Recalling the process just described, coincidentally, this modification process is really similar to the blog Strange TLE by cin using GNU C++20 (64), and some weird subtle changes to (surprisingly) fix it.
And like this blog Slowdown bug affecting C++ (64 bit) on Codeforces, this time we encountered a Pandora's Box that just used a different magic number to open. Although MikeMirzayanov has updated the CF system to
, there is still something fishy here.
The new version of GCC and OS passed the "test" on You won't believe how this simple trick defeated the unexplained bug destroying every top LGM; also included other languages such as Rust.
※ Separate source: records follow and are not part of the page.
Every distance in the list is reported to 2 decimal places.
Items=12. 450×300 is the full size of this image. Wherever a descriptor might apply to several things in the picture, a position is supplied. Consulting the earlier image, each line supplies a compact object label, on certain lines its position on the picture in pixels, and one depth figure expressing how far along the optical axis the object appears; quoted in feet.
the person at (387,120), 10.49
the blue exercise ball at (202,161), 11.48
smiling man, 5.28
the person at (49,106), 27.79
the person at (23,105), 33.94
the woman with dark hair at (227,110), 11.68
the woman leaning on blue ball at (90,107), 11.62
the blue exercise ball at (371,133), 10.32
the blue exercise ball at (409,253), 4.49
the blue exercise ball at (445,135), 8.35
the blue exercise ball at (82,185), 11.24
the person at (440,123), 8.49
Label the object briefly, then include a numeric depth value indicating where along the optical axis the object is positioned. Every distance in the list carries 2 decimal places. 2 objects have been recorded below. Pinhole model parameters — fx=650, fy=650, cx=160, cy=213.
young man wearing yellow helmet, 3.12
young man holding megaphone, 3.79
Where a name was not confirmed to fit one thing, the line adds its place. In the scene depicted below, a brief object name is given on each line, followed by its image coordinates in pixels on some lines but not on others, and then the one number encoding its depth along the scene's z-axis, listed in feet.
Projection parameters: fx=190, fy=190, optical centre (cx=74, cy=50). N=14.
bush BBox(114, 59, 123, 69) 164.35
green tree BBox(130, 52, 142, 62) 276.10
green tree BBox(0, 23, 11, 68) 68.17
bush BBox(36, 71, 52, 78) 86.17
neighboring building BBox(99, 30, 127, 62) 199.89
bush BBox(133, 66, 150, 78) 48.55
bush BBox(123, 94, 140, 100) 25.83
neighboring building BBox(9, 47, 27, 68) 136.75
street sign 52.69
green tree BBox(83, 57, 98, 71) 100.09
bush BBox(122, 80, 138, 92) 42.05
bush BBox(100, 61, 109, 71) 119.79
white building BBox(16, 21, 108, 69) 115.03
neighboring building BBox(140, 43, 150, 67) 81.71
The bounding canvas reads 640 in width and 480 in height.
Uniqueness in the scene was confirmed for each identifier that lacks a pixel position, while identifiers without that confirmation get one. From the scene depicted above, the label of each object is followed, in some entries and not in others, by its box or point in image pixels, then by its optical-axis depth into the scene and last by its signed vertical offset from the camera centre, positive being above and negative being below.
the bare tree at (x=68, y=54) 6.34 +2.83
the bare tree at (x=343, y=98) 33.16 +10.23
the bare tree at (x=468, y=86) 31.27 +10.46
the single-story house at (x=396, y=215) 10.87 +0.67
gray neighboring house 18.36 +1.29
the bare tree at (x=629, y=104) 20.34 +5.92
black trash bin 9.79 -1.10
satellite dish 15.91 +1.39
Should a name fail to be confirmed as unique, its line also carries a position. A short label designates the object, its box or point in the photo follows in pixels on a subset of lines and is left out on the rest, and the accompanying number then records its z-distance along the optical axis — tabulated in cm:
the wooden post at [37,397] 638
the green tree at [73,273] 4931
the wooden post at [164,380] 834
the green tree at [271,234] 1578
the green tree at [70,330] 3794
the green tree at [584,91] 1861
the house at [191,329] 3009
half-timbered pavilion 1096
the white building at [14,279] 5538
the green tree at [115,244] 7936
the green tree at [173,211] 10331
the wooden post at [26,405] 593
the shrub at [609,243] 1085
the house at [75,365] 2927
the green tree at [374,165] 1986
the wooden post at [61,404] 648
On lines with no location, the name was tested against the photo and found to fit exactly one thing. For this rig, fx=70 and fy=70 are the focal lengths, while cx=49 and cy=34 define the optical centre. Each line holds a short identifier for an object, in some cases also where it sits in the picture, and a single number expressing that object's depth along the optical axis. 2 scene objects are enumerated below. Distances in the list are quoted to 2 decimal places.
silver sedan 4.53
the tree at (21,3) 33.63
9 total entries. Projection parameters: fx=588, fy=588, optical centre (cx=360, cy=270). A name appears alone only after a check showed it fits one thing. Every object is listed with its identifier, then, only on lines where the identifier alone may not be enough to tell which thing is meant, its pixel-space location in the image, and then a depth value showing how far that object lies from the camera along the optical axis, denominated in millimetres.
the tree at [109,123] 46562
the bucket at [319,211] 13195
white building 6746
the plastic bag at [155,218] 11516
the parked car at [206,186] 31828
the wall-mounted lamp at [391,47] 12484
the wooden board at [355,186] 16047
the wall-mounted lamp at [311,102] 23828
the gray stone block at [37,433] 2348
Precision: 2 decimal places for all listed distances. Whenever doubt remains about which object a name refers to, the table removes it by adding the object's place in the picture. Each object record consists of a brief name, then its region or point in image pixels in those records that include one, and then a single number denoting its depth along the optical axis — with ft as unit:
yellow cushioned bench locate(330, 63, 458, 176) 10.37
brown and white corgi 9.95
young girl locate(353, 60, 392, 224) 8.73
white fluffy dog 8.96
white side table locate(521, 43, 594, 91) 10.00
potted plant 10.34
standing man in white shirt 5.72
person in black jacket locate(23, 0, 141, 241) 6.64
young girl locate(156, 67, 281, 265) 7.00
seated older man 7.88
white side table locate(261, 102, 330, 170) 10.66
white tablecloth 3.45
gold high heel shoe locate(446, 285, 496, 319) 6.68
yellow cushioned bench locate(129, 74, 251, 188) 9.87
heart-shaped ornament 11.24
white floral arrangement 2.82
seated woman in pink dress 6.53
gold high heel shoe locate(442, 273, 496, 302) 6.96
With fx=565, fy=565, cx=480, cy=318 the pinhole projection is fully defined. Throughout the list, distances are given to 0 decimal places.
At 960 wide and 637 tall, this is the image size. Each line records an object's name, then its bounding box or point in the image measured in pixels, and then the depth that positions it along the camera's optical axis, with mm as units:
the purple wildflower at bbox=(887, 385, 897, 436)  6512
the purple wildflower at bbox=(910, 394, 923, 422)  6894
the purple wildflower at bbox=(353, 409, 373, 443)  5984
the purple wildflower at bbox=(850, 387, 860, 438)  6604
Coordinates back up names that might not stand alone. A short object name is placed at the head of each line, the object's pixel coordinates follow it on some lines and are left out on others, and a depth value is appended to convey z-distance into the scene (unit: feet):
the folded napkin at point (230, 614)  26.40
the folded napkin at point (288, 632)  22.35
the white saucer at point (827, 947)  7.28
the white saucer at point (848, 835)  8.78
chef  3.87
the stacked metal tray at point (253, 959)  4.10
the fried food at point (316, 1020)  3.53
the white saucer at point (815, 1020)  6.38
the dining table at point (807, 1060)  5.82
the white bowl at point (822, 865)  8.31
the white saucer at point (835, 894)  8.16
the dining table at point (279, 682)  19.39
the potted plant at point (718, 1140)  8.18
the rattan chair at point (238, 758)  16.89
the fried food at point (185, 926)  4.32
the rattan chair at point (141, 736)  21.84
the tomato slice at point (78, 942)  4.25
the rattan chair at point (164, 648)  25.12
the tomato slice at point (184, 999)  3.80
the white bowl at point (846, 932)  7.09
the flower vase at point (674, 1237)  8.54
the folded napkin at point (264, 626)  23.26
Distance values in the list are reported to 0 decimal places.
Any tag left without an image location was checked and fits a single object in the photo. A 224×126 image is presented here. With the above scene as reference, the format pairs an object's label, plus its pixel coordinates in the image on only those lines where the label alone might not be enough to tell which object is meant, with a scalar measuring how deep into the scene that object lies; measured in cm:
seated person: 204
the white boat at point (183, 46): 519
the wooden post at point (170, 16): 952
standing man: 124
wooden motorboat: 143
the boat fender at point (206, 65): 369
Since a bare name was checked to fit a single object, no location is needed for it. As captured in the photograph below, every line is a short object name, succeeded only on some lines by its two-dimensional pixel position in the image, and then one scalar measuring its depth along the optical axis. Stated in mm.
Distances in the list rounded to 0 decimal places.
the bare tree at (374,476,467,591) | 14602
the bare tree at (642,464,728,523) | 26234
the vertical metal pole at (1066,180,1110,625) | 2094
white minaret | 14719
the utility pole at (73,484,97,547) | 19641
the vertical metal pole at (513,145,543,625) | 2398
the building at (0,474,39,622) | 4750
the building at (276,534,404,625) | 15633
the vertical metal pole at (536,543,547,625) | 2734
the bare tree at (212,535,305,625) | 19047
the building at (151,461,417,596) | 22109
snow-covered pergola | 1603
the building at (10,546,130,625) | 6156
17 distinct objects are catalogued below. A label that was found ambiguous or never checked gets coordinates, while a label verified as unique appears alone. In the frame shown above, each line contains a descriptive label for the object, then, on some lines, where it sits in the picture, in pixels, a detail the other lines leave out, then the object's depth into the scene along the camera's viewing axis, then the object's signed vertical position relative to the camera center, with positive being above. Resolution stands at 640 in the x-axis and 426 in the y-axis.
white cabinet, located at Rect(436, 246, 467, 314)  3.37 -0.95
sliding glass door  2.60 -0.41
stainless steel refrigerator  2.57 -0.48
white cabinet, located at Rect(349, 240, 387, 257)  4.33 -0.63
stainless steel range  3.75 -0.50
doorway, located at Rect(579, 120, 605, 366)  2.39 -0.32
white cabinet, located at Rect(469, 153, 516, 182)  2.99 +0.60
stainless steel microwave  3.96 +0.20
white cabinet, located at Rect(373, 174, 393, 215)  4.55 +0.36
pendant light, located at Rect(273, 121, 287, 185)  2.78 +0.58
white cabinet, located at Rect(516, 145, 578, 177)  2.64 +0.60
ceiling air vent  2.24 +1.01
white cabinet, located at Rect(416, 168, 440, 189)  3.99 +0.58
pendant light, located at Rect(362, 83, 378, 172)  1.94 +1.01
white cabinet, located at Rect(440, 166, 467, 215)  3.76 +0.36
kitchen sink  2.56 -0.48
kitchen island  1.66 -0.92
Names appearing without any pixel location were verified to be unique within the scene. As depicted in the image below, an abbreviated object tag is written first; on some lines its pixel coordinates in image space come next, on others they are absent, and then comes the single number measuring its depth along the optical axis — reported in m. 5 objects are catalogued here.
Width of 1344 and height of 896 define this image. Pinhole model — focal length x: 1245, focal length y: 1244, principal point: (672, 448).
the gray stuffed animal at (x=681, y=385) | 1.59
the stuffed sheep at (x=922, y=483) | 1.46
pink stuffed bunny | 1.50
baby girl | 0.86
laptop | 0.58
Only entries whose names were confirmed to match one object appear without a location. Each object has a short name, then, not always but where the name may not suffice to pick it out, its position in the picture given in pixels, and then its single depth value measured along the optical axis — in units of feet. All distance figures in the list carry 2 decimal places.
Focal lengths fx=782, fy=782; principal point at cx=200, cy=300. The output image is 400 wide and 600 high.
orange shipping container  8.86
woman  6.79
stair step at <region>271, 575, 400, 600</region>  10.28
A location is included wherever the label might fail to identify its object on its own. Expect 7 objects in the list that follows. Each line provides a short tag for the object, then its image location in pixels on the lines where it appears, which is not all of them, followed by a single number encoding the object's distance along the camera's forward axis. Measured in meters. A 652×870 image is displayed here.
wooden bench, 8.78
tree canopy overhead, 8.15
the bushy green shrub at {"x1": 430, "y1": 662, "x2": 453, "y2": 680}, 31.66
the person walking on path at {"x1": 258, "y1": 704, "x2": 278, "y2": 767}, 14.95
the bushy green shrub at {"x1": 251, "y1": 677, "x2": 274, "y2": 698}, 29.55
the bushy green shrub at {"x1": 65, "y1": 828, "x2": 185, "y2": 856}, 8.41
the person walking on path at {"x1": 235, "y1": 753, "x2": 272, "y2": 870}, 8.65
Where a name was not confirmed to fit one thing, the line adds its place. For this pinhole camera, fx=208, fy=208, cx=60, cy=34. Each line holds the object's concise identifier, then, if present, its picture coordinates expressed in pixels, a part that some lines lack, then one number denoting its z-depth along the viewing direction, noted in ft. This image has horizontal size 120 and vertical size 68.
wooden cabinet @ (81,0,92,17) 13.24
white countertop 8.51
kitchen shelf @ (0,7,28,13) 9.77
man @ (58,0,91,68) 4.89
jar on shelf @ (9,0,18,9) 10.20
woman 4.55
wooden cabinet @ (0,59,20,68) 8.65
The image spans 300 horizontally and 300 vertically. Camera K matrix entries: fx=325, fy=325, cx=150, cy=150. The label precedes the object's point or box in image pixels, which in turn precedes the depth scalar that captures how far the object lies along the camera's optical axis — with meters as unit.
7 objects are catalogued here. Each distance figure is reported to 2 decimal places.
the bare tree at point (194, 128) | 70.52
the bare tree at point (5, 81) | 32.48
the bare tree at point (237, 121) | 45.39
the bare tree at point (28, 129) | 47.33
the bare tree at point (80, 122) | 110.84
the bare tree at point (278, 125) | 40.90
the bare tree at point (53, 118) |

The script mentioned there does not work for Rust now (both in custom test and on my Windows 11 computer).
I translate the script to C++:
#include "bits/stdc++.h"
int main() {
constexpr size_t n = 30000;
auto vec = std::vector<std::vector<int>>(n);
for (size_t i = 10000; i < 20000; i++) {
vec.resize(i);
for (size_t j = 0; j < i; j++) {
vec[j].reserve(7);
}
auto start = std::chrono::system_clock::now();
for (size_t j = 0; j < 10000; j++) {
vec[i - 1].reserve(7);
vec[i - 1].shrink_to_fit();
}
auto elapsed = std::chrono::duration<double, std::milli>(std::chrono::system_clock::now() - start).count();
if (elapsed > 40) {
std::cout << i << " " << elapsed << "\n";
}
}
}
and also the bomb:
#include "bits/stdc++.h"
int main() {
constexpr size_t n = 30000;
constexpr size_t evil = 17182;
auto vec = std::vector<std::vector<int>>(n);
vec.resize(evil);
for (size_t i = 0; i < evil; i++) {
vec[i].reserve(7);
}
for (size_t i = 0; i < size_t(1e6); i++) {
vec[evil - 1].reserve(7);
vec[evil - 1].shrink_to_fit();
}
}
And it generated the output Used: 5514 ms, 0 KB
As usual, I change constexpr size_t evil = 17182;
to constexpr size_t evil = 17183;
, and then Used: 93 ms, 0 KB
OOPS, MikeMirzayanov! Did you forget to upgrade compilers after migrating the CF system to Windows Server 2022? If that's true, please, upgrade those compilers to UCRT version, and I suggest you could simply use the one with LLVM for the simplest configuration for clang18 with GCC's libstdc++.